━━━━━ Material provided ━━━━━

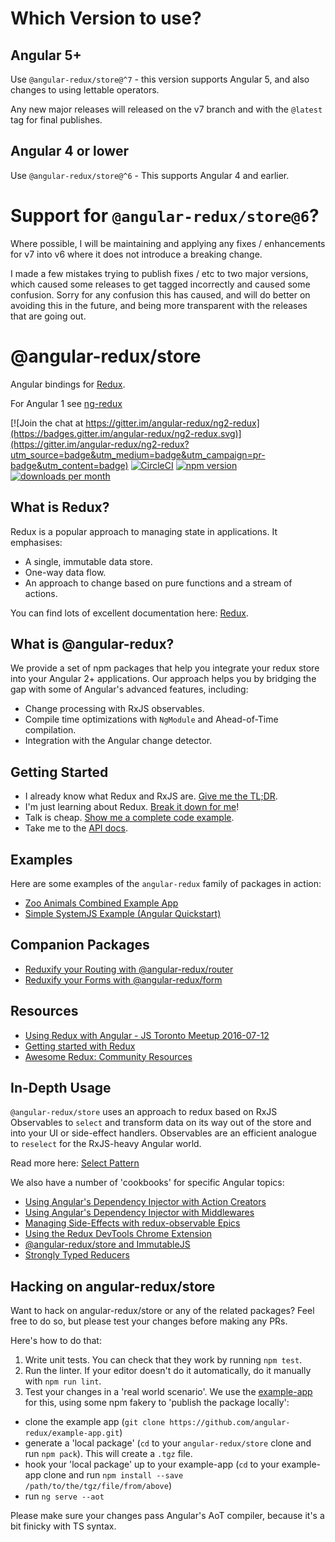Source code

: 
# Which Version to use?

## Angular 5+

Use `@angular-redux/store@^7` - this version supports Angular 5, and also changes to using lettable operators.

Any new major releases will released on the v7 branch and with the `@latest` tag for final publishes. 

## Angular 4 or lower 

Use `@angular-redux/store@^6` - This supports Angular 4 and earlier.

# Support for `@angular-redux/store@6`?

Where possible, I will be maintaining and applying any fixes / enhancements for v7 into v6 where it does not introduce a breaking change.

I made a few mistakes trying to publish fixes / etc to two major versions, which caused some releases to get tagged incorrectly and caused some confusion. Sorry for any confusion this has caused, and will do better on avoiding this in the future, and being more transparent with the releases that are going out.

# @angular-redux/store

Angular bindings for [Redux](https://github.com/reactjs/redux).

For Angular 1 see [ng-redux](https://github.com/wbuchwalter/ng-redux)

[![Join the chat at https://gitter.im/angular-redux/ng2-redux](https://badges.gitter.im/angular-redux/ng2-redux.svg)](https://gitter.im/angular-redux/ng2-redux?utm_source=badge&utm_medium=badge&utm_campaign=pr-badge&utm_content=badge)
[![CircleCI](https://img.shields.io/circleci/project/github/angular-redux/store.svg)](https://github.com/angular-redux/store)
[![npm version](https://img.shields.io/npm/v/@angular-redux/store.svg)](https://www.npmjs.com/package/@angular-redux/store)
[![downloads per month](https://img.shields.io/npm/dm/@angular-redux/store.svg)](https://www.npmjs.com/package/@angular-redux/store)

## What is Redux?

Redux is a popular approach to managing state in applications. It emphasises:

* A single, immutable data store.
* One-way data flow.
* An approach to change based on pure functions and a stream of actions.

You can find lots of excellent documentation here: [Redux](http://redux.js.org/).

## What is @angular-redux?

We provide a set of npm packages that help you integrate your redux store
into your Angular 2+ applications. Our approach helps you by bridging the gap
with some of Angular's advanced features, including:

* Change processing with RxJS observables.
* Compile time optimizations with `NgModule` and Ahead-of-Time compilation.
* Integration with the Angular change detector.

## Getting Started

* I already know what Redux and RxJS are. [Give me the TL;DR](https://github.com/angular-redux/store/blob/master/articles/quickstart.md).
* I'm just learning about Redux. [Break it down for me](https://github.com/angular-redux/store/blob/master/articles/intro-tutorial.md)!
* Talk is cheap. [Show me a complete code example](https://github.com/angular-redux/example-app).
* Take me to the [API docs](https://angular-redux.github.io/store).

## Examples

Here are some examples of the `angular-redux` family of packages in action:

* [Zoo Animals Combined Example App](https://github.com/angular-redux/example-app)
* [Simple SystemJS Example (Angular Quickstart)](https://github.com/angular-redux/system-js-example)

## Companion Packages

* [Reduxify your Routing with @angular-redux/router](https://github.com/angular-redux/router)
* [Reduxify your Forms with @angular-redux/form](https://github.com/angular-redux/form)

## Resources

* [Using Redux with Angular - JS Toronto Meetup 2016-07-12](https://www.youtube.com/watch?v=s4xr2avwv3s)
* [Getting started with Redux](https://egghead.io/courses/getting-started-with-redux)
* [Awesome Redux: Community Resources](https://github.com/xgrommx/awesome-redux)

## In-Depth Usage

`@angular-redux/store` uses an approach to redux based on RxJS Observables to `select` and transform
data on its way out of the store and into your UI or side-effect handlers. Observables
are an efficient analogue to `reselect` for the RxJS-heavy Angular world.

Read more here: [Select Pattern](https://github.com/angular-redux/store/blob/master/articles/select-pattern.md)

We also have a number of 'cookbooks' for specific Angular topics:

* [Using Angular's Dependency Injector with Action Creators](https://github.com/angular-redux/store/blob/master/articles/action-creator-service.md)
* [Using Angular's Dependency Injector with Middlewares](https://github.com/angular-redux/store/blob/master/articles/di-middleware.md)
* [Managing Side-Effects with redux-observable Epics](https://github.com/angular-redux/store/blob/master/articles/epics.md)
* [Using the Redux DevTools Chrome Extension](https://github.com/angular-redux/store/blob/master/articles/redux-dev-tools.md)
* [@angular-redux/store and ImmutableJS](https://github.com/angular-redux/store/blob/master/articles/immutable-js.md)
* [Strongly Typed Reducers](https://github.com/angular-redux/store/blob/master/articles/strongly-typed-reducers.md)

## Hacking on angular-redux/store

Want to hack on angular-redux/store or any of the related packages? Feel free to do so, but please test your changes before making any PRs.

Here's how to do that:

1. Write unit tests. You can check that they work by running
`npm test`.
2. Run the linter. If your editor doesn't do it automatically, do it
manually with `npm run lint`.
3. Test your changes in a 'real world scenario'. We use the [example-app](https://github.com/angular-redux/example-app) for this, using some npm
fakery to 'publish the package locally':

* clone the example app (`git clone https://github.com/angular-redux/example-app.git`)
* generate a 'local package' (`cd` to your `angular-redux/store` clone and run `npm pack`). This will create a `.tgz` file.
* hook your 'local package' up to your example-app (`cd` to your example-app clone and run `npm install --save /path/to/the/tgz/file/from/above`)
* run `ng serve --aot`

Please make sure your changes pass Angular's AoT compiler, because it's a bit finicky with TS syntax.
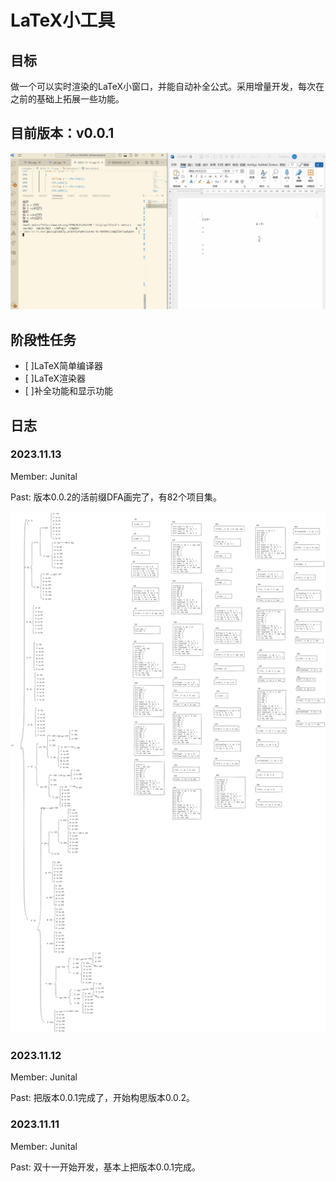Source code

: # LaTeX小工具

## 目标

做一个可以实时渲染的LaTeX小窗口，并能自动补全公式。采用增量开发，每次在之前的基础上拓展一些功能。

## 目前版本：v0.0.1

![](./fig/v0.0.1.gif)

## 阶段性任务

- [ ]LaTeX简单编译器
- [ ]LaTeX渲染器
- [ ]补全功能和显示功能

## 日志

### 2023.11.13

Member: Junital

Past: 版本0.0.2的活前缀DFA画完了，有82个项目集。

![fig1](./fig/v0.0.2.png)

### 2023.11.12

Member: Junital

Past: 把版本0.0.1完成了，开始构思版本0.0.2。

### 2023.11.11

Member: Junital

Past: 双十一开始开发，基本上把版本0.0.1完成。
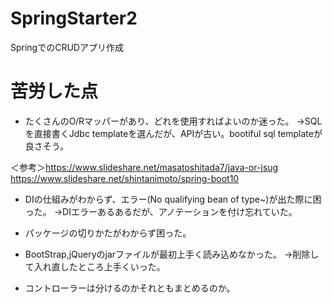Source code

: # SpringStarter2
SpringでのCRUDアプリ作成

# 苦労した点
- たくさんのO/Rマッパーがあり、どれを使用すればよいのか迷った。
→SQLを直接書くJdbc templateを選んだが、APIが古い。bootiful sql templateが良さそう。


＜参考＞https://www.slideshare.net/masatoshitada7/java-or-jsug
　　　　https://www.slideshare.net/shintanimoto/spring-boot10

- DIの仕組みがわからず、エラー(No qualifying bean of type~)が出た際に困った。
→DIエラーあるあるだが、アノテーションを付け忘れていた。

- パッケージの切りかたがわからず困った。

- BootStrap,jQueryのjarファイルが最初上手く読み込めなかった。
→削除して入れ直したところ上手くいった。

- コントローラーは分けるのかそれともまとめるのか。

━━━━━
━━━━━ Material provided ━━━━━

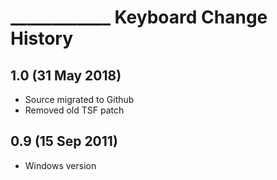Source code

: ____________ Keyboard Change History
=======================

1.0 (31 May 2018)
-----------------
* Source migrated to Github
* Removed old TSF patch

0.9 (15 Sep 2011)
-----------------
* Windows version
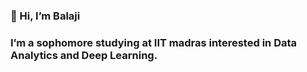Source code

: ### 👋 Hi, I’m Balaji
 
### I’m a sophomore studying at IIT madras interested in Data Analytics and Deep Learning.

━━━━━
━━━━━ Material provided ━━━━━

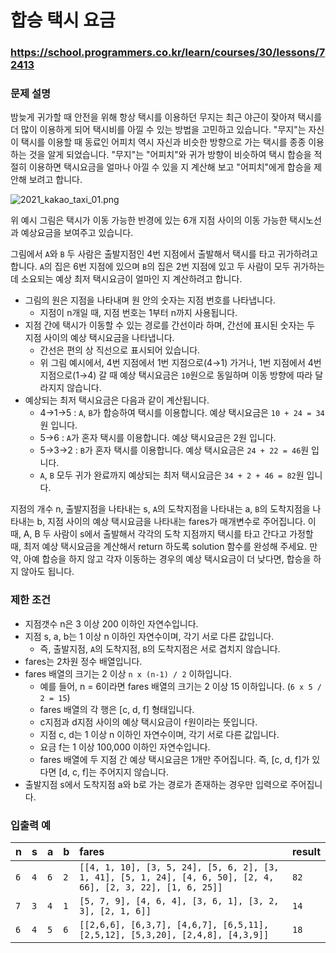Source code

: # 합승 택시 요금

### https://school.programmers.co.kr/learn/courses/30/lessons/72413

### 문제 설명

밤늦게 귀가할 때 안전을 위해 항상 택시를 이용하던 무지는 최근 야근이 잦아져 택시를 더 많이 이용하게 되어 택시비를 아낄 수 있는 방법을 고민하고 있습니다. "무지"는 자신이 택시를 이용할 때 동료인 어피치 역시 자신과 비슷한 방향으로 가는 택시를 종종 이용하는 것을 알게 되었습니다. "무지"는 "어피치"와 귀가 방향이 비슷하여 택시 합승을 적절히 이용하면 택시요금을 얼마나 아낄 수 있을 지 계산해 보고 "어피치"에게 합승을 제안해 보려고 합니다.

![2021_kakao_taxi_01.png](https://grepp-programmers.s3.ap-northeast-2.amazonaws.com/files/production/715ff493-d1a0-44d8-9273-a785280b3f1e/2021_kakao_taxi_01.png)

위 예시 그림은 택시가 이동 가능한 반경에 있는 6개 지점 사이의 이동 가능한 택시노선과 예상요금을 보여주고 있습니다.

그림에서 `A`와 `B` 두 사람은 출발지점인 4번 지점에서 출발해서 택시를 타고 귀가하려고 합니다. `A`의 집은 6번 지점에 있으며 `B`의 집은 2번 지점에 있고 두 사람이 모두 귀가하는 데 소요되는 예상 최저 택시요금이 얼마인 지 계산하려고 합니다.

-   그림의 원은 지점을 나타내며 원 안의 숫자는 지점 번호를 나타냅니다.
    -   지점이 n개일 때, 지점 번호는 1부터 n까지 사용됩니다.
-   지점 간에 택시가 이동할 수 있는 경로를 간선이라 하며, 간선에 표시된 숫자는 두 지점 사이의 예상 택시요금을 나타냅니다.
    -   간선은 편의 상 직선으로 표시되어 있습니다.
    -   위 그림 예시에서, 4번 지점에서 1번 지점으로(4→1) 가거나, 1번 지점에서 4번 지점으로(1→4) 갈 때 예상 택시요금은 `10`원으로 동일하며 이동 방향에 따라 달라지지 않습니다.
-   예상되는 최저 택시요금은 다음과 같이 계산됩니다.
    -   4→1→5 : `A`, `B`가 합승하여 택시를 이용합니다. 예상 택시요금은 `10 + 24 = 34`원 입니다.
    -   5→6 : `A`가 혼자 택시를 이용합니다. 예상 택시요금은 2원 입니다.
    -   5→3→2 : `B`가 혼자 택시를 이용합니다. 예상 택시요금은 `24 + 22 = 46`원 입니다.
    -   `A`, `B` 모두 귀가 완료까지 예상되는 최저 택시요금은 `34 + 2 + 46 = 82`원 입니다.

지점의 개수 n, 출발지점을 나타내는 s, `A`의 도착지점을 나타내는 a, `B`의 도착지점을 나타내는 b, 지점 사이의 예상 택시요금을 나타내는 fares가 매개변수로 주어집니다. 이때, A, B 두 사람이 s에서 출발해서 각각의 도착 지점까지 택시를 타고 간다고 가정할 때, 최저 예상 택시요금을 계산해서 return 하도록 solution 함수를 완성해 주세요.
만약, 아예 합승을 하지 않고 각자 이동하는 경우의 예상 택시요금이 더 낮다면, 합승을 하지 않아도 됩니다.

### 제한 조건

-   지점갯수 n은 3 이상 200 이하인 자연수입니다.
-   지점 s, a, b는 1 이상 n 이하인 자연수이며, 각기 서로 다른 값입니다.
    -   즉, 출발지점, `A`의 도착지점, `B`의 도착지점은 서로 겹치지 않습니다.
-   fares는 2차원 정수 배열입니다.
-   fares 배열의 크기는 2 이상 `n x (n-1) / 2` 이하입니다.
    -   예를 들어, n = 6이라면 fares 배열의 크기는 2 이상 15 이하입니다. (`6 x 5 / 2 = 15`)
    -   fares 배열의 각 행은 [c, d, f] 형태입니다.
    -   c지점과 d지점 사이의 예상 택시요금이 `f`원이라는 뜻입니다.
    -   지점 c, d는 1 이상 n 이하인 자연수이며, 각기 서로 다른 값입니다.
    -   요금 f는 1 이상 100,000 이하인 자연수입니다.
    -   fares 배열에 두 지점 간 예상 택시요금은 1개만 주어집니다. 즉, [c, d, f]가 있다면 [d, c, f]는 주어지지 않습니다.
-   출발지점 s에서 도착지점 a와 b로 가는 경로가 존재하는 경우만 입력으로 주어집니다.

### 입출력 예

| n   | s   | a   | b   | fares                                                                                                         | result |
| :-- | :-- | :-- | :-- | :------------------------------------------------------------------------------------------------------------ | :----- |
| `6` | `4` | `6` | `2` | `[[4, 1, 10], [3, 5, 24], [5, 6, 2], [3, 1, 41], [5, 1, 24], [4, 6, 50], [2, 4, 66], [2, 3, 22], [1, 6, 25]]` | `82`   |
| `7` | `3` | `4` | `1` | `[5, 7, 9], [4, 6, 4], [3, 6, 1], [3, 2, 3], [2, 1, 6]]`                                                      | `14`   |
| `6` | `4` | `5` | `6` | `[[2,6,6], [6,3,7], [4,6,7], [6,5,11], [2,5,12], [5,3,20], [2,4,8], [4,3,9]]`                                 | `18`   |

━━━━━

Work order:
How many lines in the entries above contain the string "예상되는"? Count them and reply with the number alone.

Task output:
2